The California condor’s escape from extinction
     The California condor was on the brink of extinction. How close it really was, the California Department of Fish and Wildlife describes:
     In April 1987, the last wild condor was captured. The entire world population of the species was 27 birds, and all were housed in two captive breeding facilities in southern California. These individuals were Topatopa, captured in 1967; nine once-free-flying adult and immature birds trapped from 1982 to 1987; four young birds removed as nestlings from nests from 1982 to 1984; and 13 captive-reared condors hatched from eggs removed from nests in 1983 through 1986. Some are very closely related, but others possibly represent distant relatives.
      The largest bird in North America, California condors have a wingspan of over nine feet and can weigh more than 20 pounds.
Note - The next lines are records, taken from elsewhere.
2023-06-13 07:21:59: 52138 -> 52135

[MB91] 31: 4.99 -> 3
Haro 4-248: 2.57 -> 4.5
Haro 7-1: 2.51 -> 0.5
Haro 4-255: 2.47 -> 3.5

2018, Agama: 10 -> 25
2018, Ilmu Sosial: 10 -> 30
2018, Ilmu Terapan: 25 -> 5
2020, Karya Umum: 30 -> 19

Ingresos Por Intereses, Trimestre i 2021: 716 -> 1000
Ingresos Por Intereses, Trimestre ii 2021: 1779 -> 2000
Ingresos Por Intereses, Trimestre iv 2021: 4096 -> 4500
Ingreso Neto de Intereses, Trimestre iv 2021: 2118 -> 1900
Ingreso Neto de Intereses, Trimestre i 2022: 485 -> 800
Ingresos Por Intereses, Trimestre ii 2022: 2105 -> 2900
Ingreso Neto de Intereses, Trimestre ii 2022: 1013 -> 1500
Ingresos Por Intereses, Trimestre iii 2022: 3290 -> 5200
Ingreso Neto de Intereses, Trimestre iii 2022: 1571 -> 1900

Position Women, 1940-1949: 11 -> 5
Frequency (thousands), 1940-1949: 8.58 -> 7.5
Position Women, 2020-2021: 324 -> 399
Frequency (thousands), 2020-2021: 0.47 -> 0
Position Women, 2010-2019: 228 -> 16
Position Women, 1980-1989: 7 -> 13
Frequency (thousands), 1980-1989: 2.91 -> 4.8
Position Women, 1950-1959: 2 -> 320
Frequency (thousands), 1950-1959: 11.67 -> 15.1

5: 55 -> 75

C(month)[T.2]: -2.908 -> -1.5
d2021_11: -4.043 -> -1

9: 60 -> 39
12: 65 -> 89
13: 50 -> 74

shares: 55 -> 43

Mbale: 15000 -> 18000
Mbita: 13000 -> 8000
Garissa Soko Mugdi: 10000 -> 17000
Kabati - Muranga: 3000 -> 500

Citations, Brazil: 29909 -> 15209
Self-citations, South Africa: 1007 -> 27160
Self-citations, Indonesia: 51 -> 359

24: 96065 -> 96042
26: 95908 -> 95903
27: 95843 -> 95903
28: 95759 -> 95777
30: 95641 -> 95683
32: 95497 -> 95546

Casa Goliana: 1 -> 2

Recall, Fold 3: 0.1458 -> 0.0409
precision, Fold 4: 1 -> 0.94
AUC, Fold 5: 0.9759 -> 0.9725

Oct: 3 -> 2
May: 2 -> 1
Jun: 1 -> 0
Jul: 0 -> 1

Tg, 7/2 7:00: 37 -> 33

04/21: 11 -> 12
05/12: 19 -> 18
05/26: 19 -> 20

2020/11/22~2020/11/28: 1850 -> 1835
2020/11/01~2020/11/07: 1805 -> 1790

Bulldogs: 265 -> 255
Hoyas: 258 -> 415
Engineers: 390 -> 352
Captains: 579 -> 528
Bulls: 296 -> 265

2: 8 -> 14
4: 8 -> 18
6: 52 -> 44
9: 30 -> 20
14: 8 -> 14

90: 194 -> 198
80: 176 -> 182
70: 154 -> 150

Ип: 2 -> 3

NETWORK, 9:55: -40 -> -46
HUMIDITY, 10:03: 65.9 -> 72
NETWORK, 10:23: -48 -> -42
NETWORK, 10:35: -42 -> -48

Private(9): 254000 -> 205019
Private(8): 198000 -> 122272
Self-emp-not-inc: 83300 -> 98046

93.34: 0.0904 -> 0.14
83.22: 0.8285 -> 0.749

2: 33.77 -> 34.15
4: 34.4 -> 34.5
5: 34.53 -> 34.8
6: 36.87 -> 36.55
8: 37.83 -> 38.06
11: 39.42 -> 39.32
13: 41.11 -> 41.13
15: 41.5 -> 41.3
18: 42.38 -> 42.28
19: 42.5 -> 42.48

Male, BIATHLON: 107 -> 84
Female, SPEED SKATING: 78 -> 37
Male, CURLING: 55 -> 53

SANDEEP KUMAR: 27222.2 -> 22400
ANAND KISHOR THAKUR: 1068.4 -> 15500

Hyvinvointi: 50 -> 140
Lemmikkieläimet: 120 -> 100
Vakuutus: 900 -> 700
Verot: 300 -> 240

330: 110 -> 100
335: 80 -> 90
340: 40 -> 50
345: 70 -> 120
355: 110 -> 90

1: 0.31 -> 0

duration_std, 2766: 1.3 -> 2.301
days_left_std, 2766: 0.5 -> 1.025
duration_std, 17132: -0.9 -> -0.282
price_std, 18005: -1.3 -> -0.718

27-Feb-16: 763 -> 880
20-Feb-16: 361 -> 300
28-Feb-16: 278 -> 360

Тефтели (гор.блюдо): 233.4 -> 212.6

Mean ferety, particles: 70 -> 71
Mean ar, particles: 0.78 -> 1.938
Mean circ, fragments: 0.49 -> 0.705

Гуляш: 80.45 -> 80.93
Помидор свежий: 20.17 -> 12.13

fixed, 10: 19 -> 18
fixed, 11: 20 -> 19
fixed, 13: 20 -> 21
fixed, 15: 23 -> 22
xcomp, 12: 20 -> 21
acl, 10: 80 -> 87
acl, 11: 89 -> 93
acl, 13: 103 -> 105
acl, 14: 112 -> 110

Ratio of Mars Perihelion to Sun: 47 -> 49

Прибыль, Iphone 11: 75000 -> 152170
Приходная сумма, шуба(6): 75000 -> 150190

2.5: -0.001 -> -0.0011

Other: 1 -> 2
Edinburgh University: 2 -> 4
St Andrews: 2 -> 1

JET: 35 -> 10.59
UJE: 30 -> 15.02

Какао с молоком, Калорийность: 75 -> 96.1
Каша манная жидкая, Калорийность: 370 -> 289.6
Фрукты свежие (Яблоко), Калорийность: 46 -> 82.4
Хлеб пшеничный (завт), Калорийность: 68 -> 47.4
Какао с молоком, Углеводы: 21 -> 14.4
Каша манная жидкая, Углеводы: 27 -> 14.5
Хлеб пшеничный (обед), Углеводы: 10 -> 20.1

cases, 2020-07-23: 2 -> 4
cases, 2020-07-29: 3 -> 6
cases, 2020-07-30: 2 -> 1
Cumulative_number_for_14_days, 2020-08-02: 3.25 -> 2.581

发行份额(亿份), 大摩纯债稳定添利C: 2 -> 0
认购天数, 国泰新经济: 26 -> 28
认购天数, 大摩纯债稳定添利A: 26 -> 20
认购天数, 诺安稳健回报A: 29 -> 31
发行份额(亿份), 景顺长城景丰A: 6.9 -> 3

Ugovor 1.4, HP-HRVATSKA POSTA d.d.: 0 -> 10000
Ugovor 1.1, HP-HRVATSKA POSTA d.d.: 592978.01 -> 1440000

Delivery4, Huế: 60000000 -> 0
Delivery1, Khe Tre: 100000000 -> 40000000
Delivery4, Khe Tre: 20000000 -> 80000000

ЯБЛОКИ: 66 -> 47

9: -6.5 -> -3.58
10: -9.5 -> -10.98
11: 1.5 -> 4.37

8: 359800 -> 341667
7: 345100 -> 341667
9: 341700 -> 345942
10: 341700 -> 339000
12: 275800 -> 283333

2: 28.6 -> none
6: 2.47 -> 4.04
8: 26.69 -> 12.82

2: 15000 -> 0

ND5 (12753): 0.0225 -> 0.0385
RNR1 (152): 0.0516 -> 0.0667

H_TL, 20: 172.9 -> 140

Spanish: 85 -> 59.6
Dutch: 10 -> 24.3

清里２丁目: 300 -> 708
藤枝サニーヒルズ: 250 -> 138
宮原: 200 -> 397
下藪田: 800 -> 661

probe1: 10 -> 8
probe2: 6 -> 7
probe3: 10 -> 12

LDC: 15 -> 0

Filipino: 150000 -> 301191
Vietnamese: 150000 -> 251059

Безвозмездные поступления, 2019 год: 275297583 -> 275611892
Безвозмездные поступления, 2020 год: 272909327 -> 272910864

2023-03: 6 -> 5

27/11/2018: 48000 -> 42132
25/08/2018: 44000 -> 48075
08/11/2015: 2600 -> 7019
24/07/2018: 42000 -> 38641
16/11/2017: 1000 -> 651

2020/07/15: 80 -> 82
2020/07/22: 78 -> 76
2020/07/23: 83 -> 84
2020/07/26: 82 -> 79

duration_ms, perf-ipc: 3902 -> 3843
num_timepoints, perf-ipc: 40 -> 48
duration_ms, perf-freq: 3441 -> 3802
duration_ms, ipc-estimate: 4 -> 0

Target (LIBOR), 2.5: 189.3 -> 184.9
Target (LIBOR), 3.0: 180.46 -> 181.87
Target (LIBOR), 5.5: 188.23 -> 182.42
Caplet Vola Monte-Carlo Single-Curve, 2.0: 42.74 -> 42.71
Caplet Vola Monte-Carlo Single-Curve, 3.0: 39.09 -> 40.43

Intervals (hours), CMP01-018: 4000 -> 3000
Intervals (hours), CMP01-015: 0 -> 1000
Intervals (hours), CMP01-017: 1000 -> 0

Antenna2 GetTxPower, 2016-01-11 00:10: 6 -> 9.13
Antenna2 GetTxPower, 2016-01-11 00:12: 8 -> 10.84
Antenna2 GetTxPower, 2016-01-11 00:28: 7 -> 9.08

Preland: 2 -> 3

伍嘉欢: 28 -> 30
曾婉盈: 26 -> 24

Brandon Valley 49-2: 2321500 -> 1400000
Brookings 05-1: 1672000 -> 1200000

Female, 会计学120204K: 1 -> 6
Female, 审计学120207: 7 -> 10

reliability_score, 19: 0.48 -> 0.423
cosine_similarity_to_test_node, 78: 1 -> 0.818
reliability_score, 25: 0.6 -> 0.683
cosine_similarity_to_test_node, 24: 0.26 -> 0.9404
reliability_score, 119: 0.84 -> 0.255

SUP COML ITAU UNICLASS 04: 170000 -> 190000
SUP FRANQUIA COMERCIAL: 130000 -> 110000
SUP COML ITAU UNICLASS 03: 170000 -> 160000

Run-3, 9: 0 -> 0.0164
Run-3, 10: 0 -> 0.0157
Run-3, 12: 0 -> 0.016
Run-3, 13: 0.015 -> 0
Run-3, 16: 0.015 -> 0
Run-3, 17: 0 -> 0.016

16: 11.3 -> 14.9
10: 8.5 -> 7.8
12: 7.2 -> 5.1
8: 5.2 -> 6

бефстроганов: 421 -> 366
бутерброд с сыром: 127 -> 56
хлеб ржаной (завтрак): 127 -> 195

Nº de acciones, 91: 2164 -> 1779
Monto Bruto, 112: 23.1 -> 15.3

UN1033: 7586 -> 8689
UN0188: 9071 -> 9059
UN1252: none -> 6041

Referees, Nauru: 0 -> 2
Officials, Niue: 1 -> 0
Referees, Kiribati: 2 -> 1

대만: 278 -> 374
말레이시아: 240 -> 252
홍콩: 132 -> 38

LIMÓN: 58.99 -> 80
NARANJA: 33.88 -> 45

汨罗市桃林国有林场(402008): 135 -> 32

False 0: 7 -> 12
Like vultures, they glide on warm rising air currents. They also eat carrion. The original range of the condor was from Florida along the Gulf of Mexico to all the entire west.
      The cause of their population collapse was multiple factors over many years. As European settlers moved west, the birds were thought to attack livestock and were easy to shoot or ­poison. Then the animals that they fed on became scarcer. DDT use caused the eggs to be fragile. Over the past 60 or so years, the major cause of their decline is the use of lead bullets. Wild game that is mortally wounded frequently is lost to the hunter. The condors then eat the embedded lead while feeding on the carcass.
     As of July 1 of this year, California has enacted a ban on the use of lead for any hunting. The U.S. government recently repealed its ban for using lead in shotguns. Other states within the condor’s range continue to allow lead bullets, and in California lead is still illegally being used. Wildlife rehabilitation centers frequently have to treat ill birds with chelation therapy to remove the lead.
     Since the last wild California condor was captured, a complicated process of breeding and reintroduction was started. Within those 27 captive birds were three clans with distinct genetics. The breeding pairs were carefully selected to try to prevent genetic weakness. By 1990, more than 20 birds were hatched each year in captivity, and a wild population was started. The area around Big Sur in California was one of the first areas of reintroduction.
    The program has been very successful, and the California condor numbers are now above 500. They range from most of California south to Mexico and west to Arizona and Utah.
     Thirty-eight condors live in the area of the Grand Canyon. Two weeks ago, while I was watching the sunrise from Mather Point, one of the great birds flew directly over my head.
     The return of the California condor to the wild is one or the great saves for an animal species.
     The Endangered Species Act has very recently been reinterpreted, with the cost of preserving a species now to be considered. Certainly saving the condor has been a costly effort involving hunters, landowners and biologists.